The expected response is an exact repetition of every record, with images excluded.
───
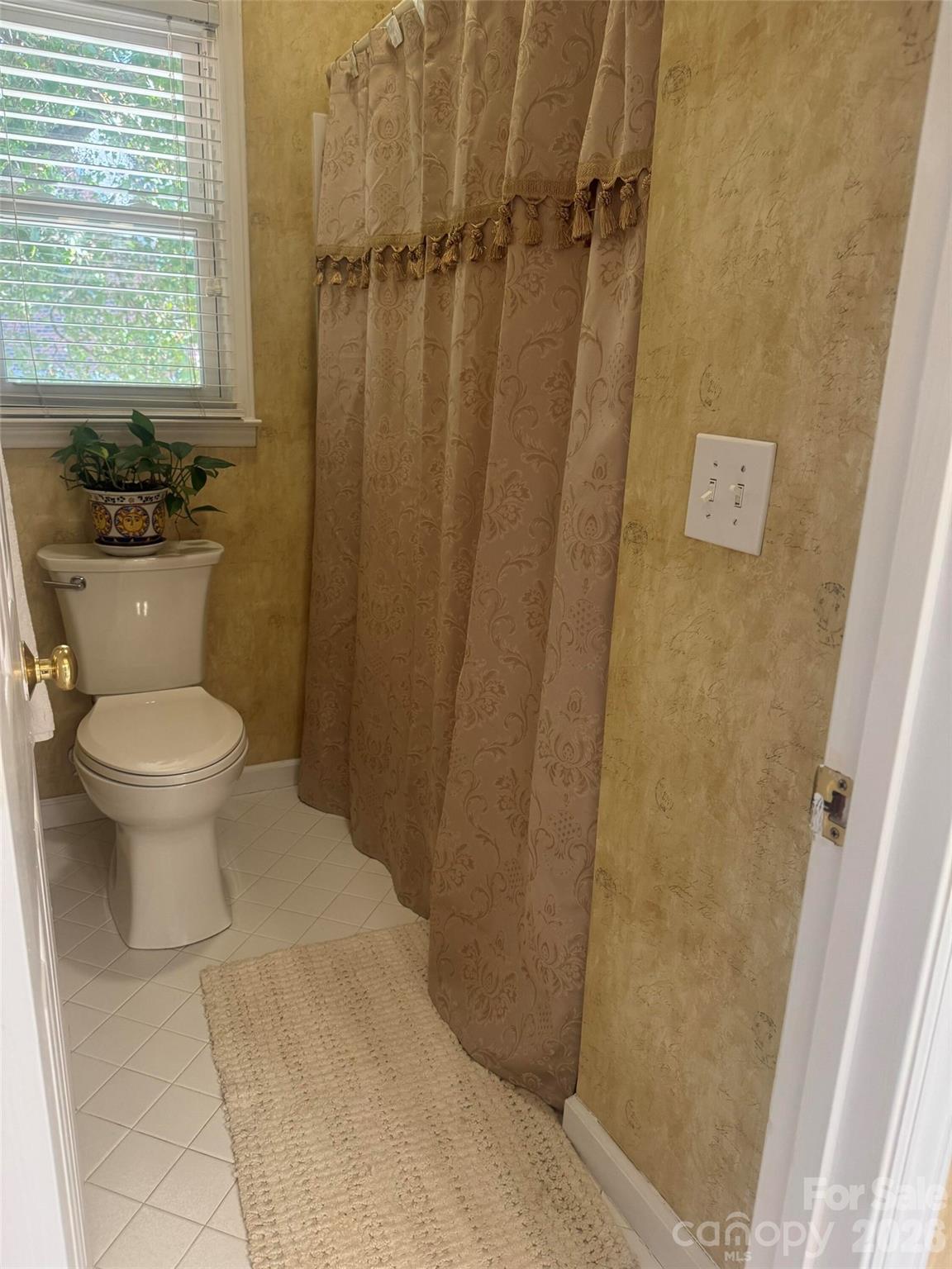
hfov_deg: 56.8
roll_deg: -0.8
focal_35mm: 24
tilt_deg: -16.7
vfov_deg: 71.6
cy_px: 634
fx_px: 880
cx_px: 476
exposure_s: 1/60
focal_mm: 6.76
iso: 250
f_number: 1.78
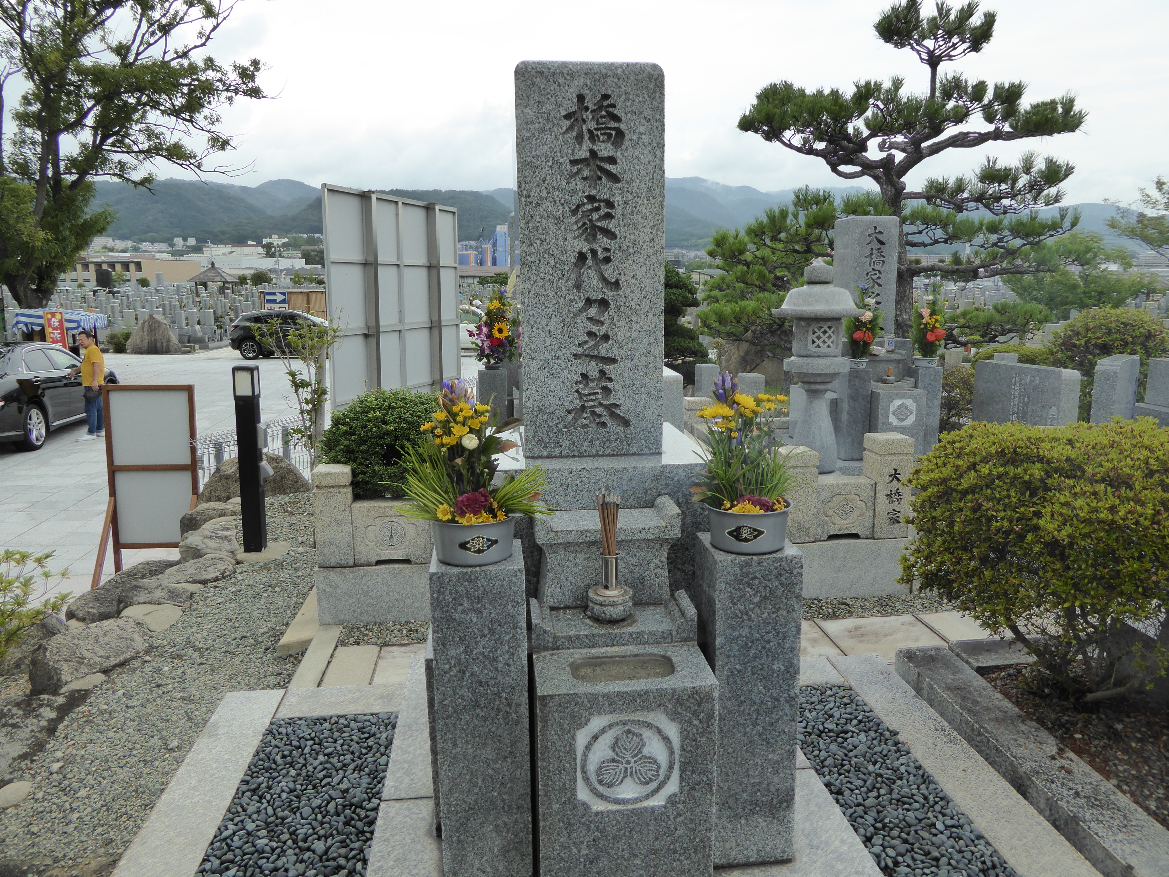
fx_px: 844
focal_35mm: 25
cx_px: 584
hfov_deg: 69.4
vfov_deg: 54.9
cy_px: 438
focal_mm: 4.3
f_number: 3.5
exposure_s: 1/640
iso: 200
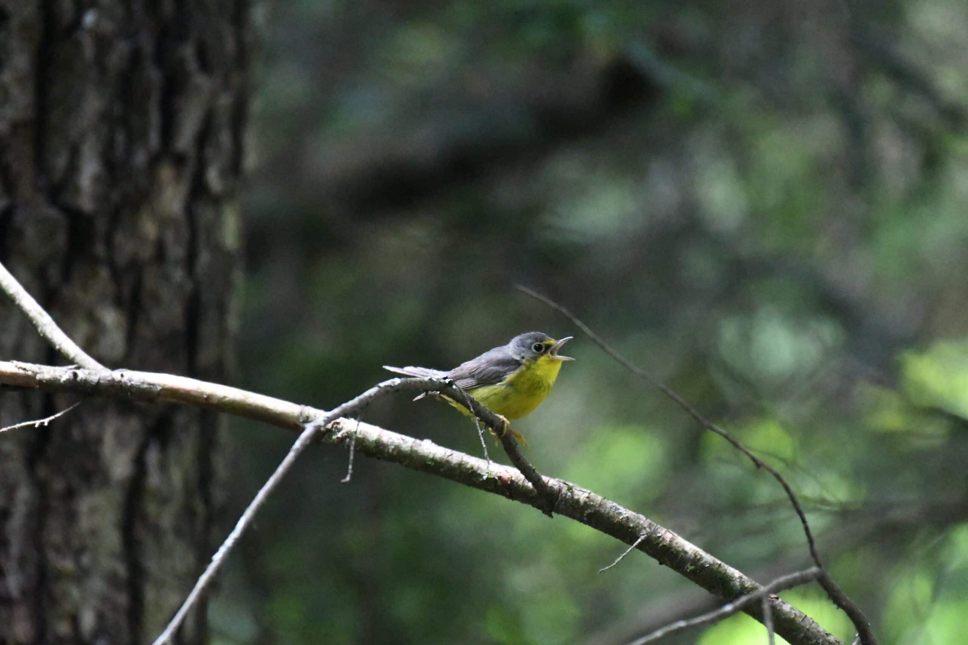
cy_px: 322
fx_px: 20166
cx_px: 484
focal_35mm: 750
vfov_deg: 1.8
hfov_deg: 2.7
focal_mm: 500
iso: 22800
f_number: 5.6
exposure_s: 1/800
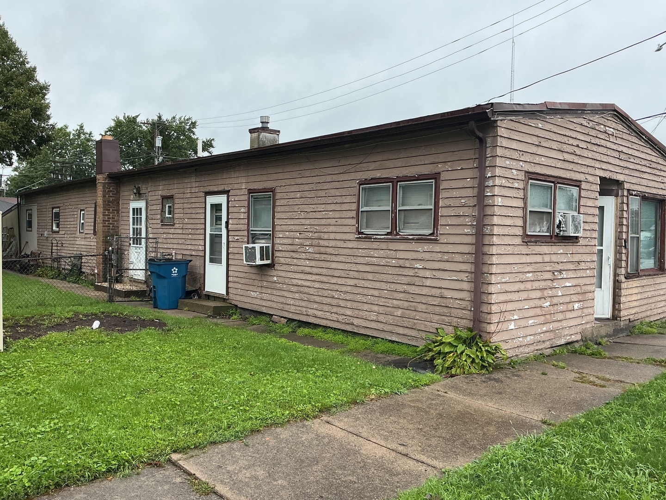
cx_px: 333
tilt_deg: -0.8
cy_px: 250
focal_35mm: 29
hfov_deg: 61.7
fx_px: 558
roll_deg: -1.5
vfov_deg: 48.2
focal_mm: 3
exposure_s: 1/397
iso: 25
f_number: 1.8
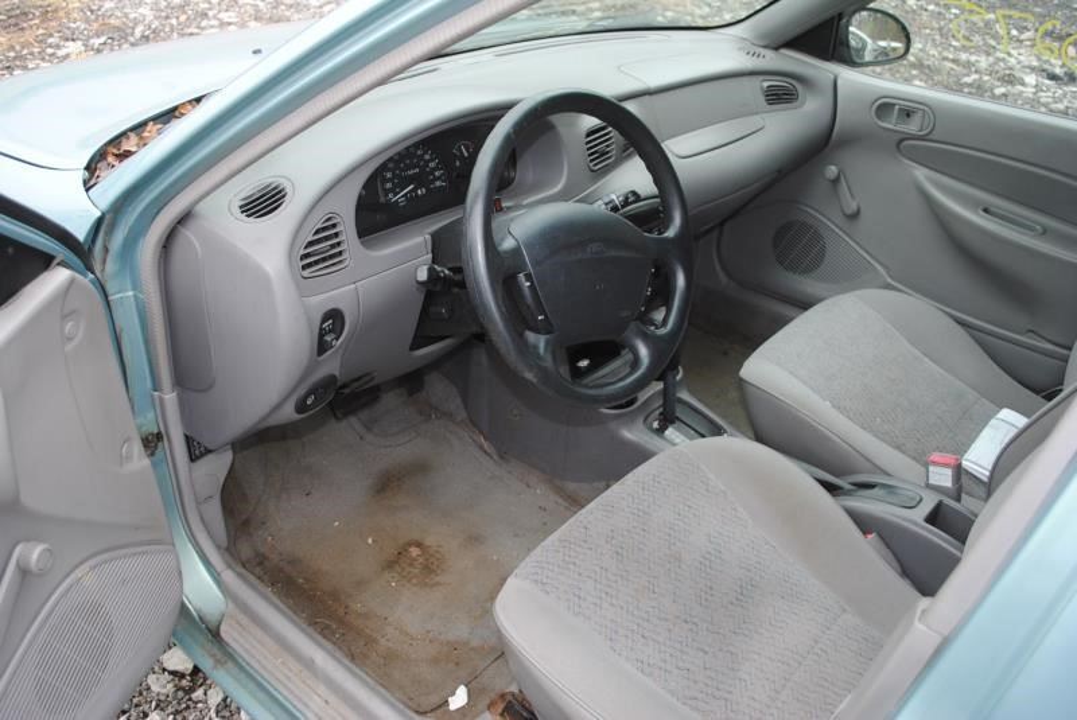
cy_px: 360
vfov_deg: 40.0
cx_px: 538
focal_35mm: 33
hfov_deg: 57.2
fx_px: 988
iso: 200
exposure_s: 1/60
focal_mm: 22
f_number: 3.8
───
- Answer space:
hfov_deg: 56.8
roll_deg: -0.8
focal_35mm: 24
tilt_deg: -16.7
vfov_deg: 71.6
cy_px: 634
fx_px: 880
cx_px: 476
exposure_s: 1/60
focal_mm: 6.76
iso: 250
f_number: 1.78
fx_px: 844
focal_35mm: 25
cx_px: 584
hfov_deg: 69.4
vfov_deg: 54.9
cy_px: 438
focal_mm: 4.3
f_number: 3.5
exposure_s: 1/640
iso: 200
cy_px: 322
fx_px: 20166
cx_px: 484
focal_35mm: 750
vfov_deg: 1.8
hfov_deg: 2.7
focal_mm: 500
iso: 22800
f_number: 5.6
exposure_s: 1/800
cx_px: 333
tilt_deg: -0.8
cy_px: 250
focal_35mm: 29
hfov_deg: 61.7
fx_px: 558
roll_deg: -1.5
vfov_deg: 48.2
focal_mm: 3
exposure_s: 1/397
iso: 25
f_number: 1.8
cy_px: 360
vfov_deg: 40.0
cx_px: 538
focal_35mm: 33
hfov_deg: 57.2
fx_px: 988
iso: 200
exposure_s: 1/60
focal_mm: 22
f_number: 3.8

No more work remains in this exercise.